Firefox 1.5 and Me
Been living with it for a week now, and I've formed some impressions which I'm sure you are dying to hear.
Things I like about it:
Things I don't like about it:
Things I like about it:
- Fast
- More compatible: i.e. I get full compose mode in Blogger and Gmail.
- Importing bookmarks was easy
Things I don't like about it:
- U-G-L-Y - the interface, compared to Safari, is horrible
- Tabs - individual tabs don't have a close button. So you have to select a tab first and then command-W to close, or click the X button on the right; or (and this goes against the grain for a Mac user, even with a Mighty Mouse) right-click and choose Close Tab from the menu. Trust me, it all takes longer than the simple X you get on each tab with Safari
- Unable to install a different theme. Given that I find it so ugly, I went looking for some different themes, to see if I could find something more aesthetically pleasing. I get a message saying I haven't enabled software installations. I click Edit Options in order to enable this feature, and I get... well, not nothing, but something that is invisible to the human eye. Something opens, but on my screen it displays as a sliver of white pixels, which sits on top of the open window uselessly.
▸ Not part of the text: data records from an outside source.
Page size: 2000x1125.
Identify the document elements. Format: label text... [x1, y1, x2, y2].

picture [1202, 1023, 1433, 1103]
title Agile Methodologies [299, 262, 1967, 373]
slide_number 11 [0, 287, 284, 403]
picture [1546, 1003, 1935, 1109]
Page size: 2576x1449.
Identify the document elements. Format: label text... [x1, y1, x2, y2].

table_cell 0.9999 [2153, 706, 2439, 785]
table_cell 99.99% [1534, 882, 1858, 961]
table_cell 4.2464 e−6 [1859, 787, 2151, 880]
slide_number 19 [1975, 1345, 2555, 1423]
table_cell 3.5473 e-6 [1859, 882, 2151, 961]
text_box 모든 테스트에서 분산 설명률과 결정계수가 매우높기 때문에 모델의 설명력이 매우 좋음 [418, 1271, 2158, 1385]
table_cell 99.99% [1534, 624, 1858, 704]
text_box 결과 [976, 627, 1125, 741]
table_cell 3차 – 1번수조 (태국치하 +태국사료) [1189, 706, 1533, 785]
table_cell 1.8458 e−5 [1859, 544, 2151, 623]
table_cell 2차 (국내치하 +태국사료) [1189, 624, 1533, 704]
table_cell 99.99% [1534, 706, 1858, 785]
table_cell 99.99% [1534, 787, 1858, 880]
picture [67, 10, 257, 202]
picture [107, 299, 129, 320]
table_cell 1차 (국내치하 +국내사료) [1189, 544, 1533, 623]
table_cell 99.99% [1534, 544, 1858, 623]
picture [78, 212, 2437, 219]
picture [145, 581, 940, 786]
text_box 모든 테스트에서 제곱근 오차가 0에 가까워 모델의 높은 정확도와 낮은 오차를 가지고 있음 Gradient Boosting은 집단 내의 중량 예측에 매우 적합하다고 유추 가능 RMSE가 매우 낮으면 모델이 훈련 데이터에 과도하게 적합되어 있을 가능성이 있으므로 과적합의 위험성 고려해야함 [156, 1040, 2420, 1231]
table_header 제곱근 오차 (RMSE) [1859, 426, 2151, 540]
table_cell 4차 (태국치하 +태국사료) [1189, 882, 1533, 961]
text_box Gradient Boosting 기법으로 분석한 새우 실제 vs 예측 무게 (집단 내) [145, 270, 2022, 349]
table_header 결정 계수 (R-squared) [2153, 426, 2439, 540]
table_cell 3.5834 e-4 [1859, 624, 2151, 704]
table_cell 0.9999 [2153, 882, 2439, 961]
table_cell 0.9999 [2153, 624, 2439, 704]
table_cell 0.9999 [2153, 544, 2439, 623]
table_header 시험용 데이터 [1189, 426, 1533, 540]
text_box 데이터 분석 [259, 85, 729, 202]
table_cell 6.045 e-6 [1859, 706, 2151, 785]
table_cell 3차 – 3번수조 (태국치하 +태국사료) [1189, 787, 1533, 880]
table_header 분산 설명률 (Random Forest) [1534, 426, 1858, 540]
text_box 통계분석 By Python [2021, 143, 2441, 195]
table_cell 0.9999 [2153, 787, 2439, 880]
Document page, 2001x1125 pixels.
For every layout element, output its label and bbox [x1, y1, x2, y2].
- Importing bookmarks was easy, but it did make a bit of a mess
- Passwords - I just don't like the way it handles password-saving. It's clunky and intrusive, so that you might as well not save the pword in the first place
- Oh, and although I get the full compose mode in Blogger and Gmail, I have lost the ever-so-useful global Mac OS X spellcheck.
- All of which is a why of saying that Firefox, whilst web-standards compliant, is not compliant with the standards that matter to me most - which is the Mac OS X interface and feature set.
1 Comments:
Please do. That way I don't have to feel guilty about just making do with Safari and occasionally thinking 'would it more rightoeus to use Firefox?'.